The Highlander is an academic, open-access, and peer reviewed online journal, broadly concerned with the study of highland communities historically situated at the margins of the state, inspired by debates on the spatio-cultural heuristic of ‘Zomia’. This concept was used originally to imagine an alternate cartography of upland Asia, which in turn spurred debates on state, culture and social formation in the so-called peripheries. The journal is a unique and accessible forum for multidisciplinary and comparative discussions that take these concepts within and beyond Asia and thereby engage with global conversations on interconnection and fragmentation. 

The journal extends its scope beyond traditional area studies and invites contributions that enlarge conceptual and comparative discussions within and across ‘Highland’ contexts in Asia and elsewhere. The circulation of the concept and its utility as a paradigm to view relations of Highland societies in their immediate context as well as global connections opens up new possibilities for discussion. These may complicate the heavily debated tropes that are framed as a lowland-upland dichotomy, often articulated as ‘state’ versus ‘stateless’, ‘centre’ versus ‘periphery’, or indeed ‘developed’ versus ‘backward’. Despite its contested historicity or empirical status, such tropes have spurred prescient debate about cultural elaborations of power, about identity and belonging, about relationships to the natural environment, and indeed about the sources - secular and religious - from which societies draw inspiration, and attribute their power. It is also a dialectic that influences academic publishing, and indeed academia more generally. The Highlander, in the articles it publishes, and in its methodological ethos, problematizes these dynamics, seeking to create a space that privileges interventions that foster openness, and promote debate across material, language, epistemological, and perhaps most critically, imagined boundaries.

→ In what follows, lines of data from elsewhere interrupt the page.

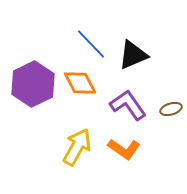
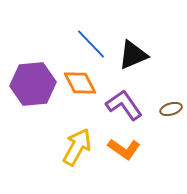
purple hexagon: rotated 21 degrees clockwise
purple L-shape: moved 4 px left
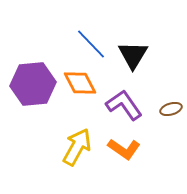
black triangle: rotated 36 degrees counterclockwise
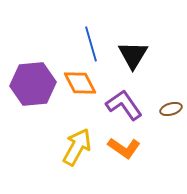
blue line: rotated 28 degrees clockwise
orange L-shape: moved 1 px up
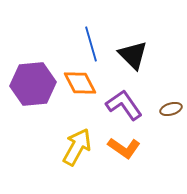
black triangle: rotated 16 degrees counterclockwise
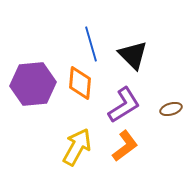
orange diamond: rotated 32 degrees clockwise
purple L-shape: rotated 93 degrees clockwise
orange L-shape: moved 1 px right, 2 px up; rotated 72 degrees counterclockwise
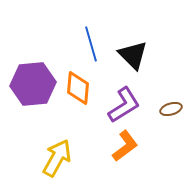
orange diamond: moved 2 px left, 5 px down
yellow arrow: moved 20 px left, 11 px down
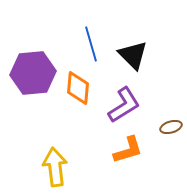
purple hexagon: moved 11 px up
brown ellipse: moved 18 px down
orange L-shape: moved 3 px right, 4 px down; rotated 20 degrees clockwise
yellow arrow: moved 2 px left, 9 px down; rotated 36 degrees counterclockwise
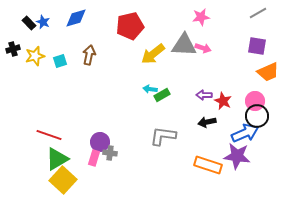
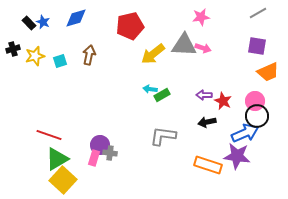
purple circle: moved 3 px down
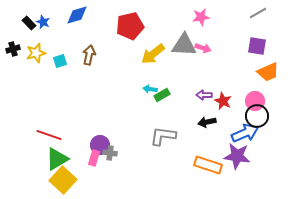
blue diamond: moved 1 px right, 3 px up
yellow star: moved 1 px right, 3 px up
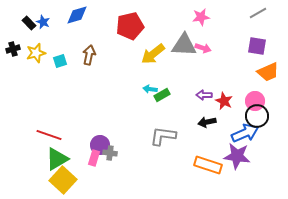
red star: moved 1 px right
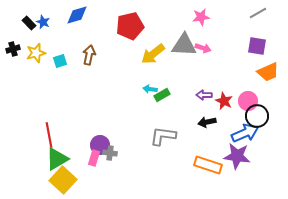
pink circle: moved 7 px left
red line: rotated 60 degrees clockwise
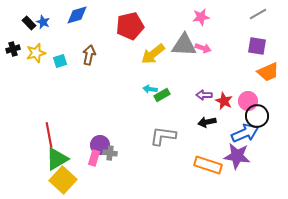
gray line: moved 1 px down
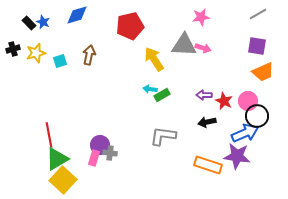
yellow arrow: moved 1 px right, 5 px down; rotated 95 degrees clockwise
orange trapezoid: moved 5 px left
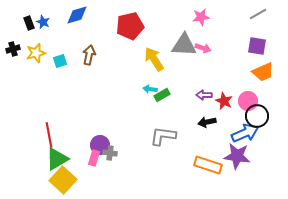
black rectangle: rotated 24 degrees clockwise
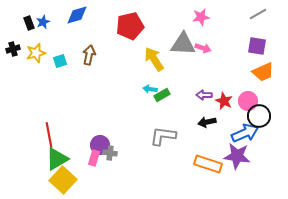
blue star: rotated 24 degrees clockwise
gray triangle: moved 1 px left, 1 px up
black circle: moved 2 px right
orange rectangle: moved 1 px up
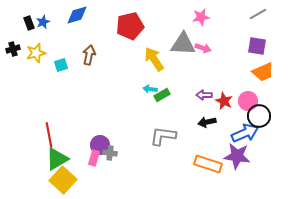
cyan square: moved 1 px right, 4 px down
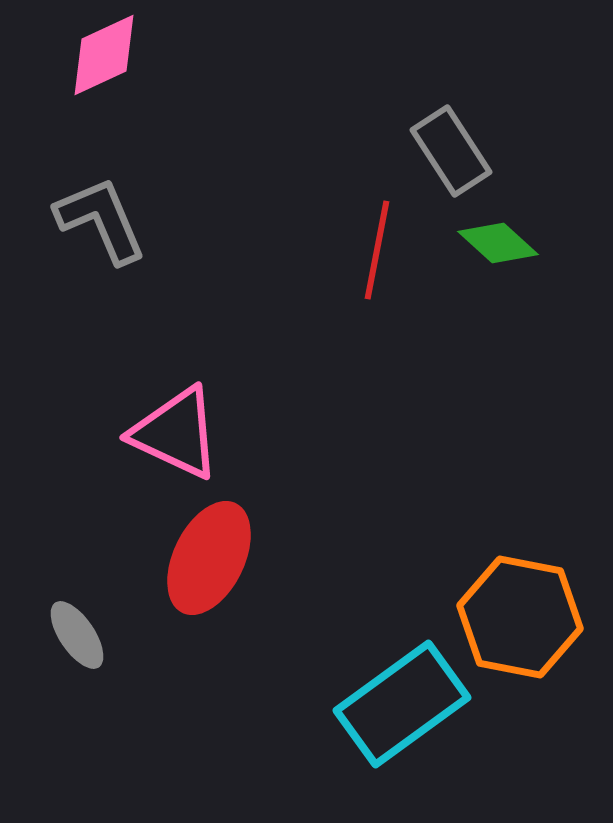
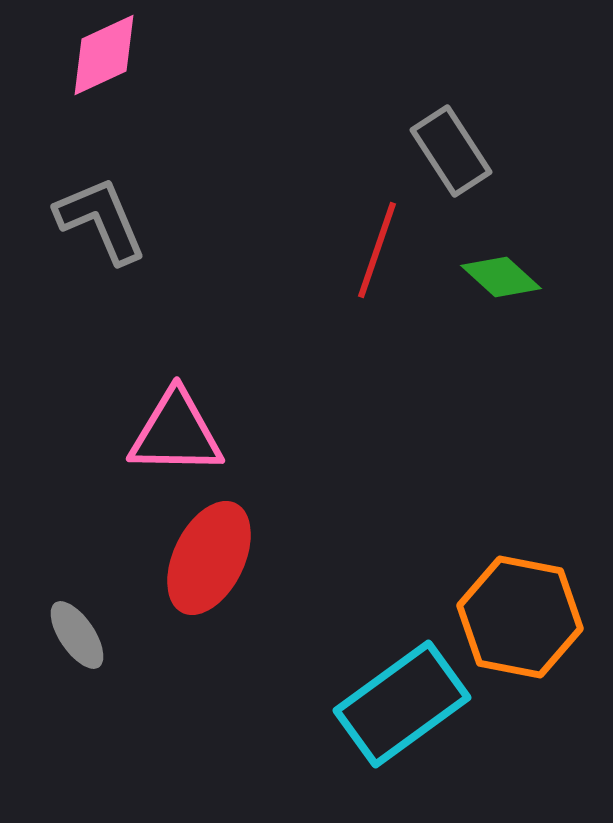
green diamond: moved 3 px right, 34 px down
red line: rotated 8 degrees clockwise
pink triangle: rotated 24 degrees counterclockwise
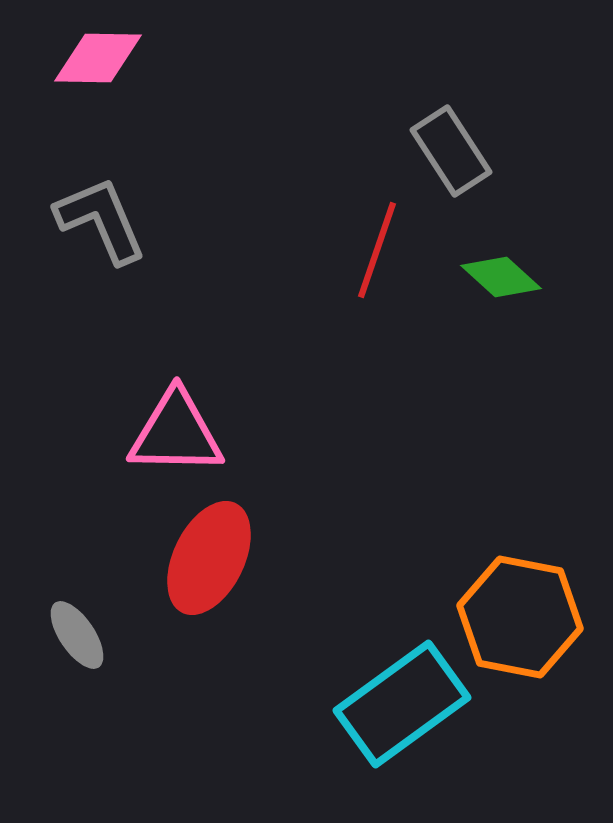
pink diamond: moved 6 px left, 3 px down; rotated 26 degrees clockwise
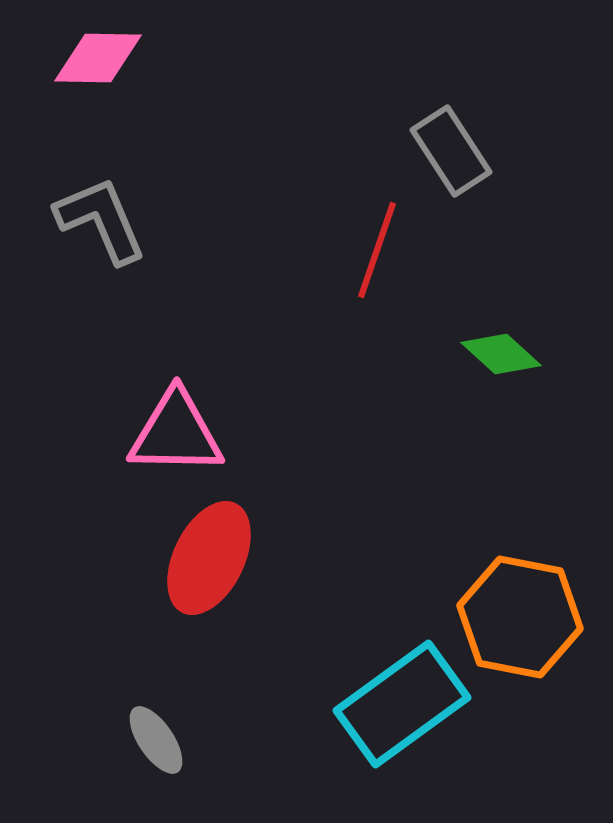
green diamond: moved 77 px down
gray ellipse: moved 79 px right, 105 px down
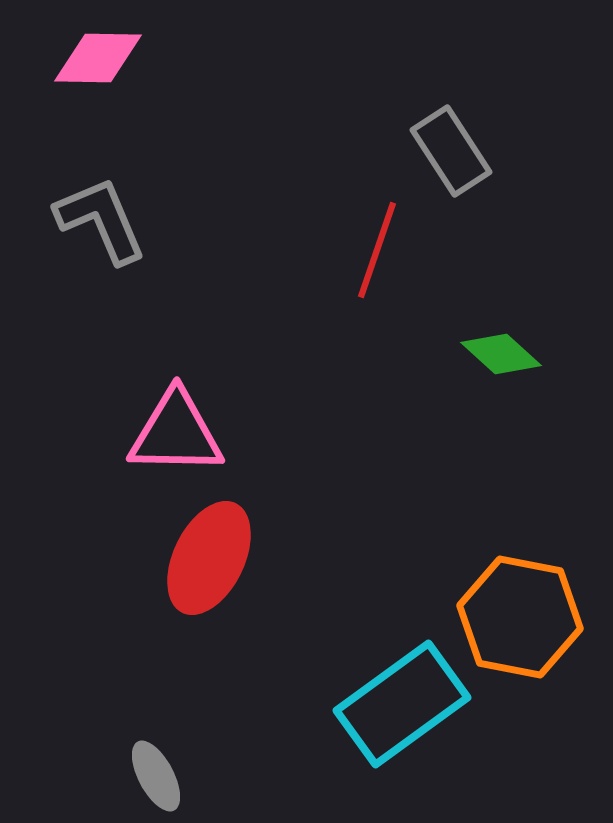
gray ellipse: moved 36 px down; rotated 6 degrees clockwise
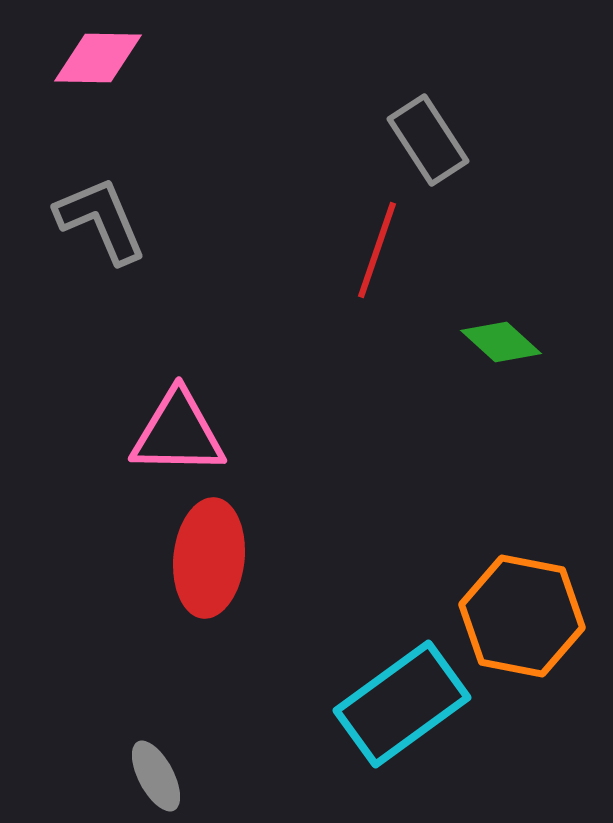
gray rectangle: moved 23 px left, 11 px up
green diamond: moved 12 px up
pink triangle: moved 2 px right
red ellipse: rotated 20 degrees counterclockwise
orange hexagon: moved 2 px right, 1 px up
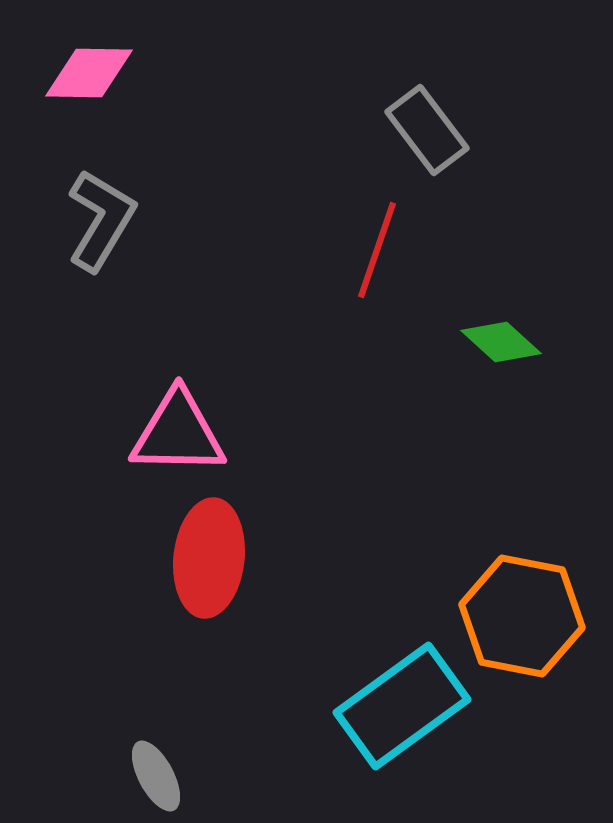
pink diamond: moved 9 px left, 15 px down
gray rectangle: moved 1 px left, 10 px up; rotated 4 degrees counterclockwise
gray L-shape: rotated 54 degrees clockwise
cyan rectangle: moved 2 px down
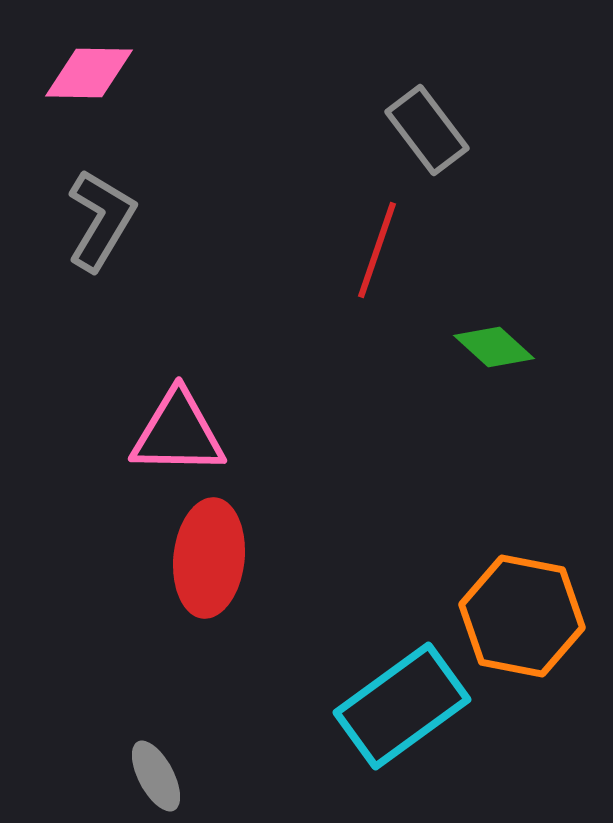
green diamond: moved 7 px left, 5 px down
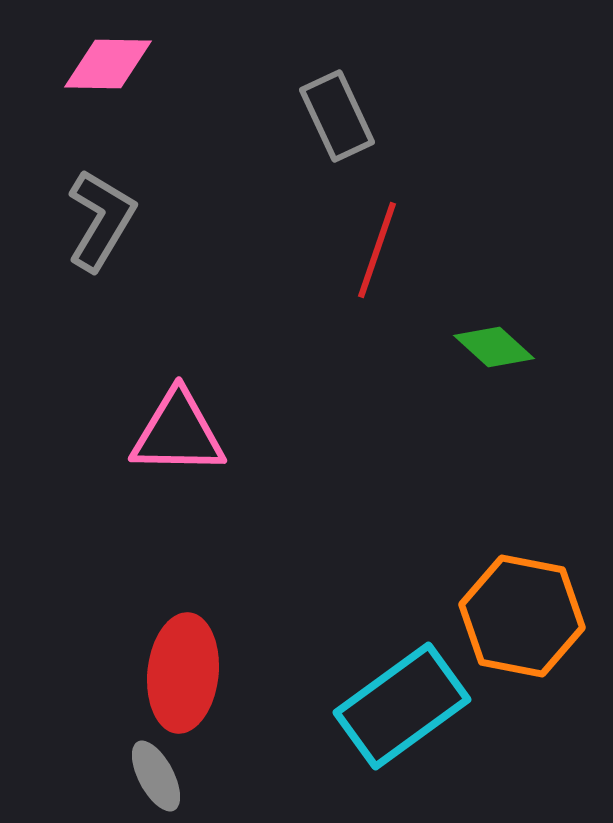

The Highlander welcomes submissions that contribute to these debates, and add to the limited but growing knowledge-base of ethnographic, historical, and archival studies on Highland Asian (but not limited to) communities and their interactions with the world. Themes of interest include but are not limited to: religious nationalism, indigenous spirituality and theology, orality and narrative, ancestral knowledge, dreams and dreaming, millenarian prophets, kinship systems, patriarchy and gender, material heritage, spirituality and ecology, Buddhism, Christianity, Hinduism, Islam, borderland politics, human-animal relations, territoriality, governmentality and sovereignty. We also invite contributions that engage the Asian Highlands (or Zomia) and its interconnections in convergent or comparative discussions that engage other Highland regions in Europe, Africa, Americas, Australasia and the Poles. Apart from articles, we also accept contributions in several other formats, which are geared towards fostering rigorous, open, accessible and continuous conversations.